Segment Start: Document extract
# New Title for the Quizzler!



## Lisa_and_Willow. (Dec 18, 2007)

Congrats!

The face plant comment made me laugh because I know how that feels! Good thing amazing dogs like Quiz are around to take the focus off you nearly falling over!


----------



## AmberSunrise (Apr 1, 2009)

Congratulations  Elite courses can be so much fun especially when you Q LOL


----------



## LibertyME (Jan 6, 2007)

Congrats Stephanie and ear scritches to your boy!!


----------



## Sienna's Mom (Oct 23, 2007)

Congrats  Great photos!

I went to college at San Luis Obispo :


----------



## hotel4dogs (Sep 29, 2008)

that's awesome! big congratulations to you and the Quizster!


----------



## BeauShel (May 20, 2007)

Way to go to you and Quiz. Thank goodness you didnt face plant.


----------



## Finn's Fan (Dec 22, 2007)
Segment End: Document extract
Segment Start: Supplied material
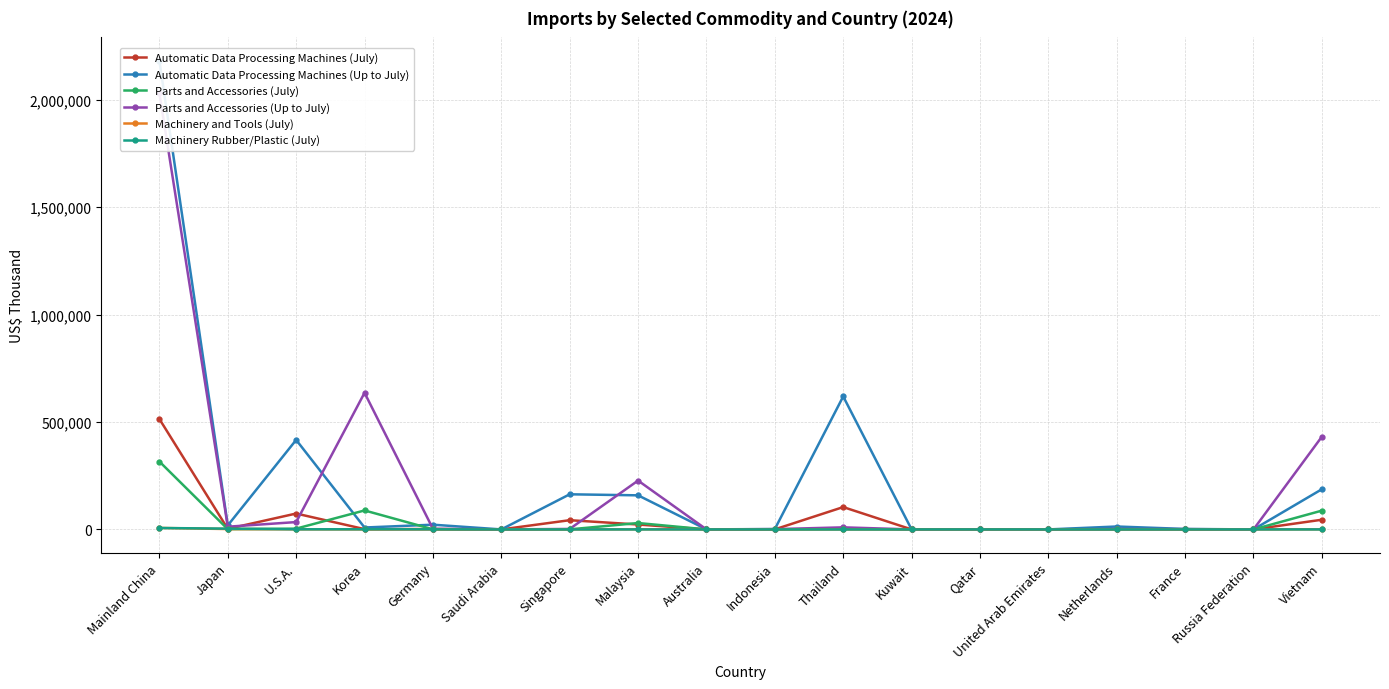

How many values in the Automatic Data Processing Machines (July) series exceed 1763?

8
Segment End: Supplied material
__Work item A__:
Answer these about the forum thread on Quiz's new title:
(i) Which place does Sienna's Mom say she went to college at?
(ii) What does LibertyME send to Stephanie's dog?
(iii) Which poster's header shows the date Apr 1, 2009?
__Work item B__: Output the forum thread on Quiz's new title word for word, from "## Lisa_and_Willow. (Dec" up to and including "nearly falling over!".
__Work item C__:
Do these statements agree with the forum thread on Quiz's new title? For each, answer yes or no and quote the words that decide it.
(i) BeauShel says Stephanie did a face plant.
(ii) hotel4dogs calls the dog "the Quizster."
(iii) Sienna's Mom praises the photos.
Answer from the forum thread on Quiz's new title only, not from the data.

__Worked solution A__:
(i) San Luis Obispo
(ii) Ear scritches
(iii) AmberSunrise

__Worked solution B__:
## Lisa_and_Willow. (Dec 18, 2007)

Congrats!

The face plant comment made me laugh because I know how that feels! Good thing amazing dogs like Quiz are around to take the focus off you nearly falling over!

__Worked solution C__:
(i) No: "Thank goodness you didnt face plant."
(ii) Yes: "big congratulations to you and the Quizster!"
(iii) Yes: "Great photos!"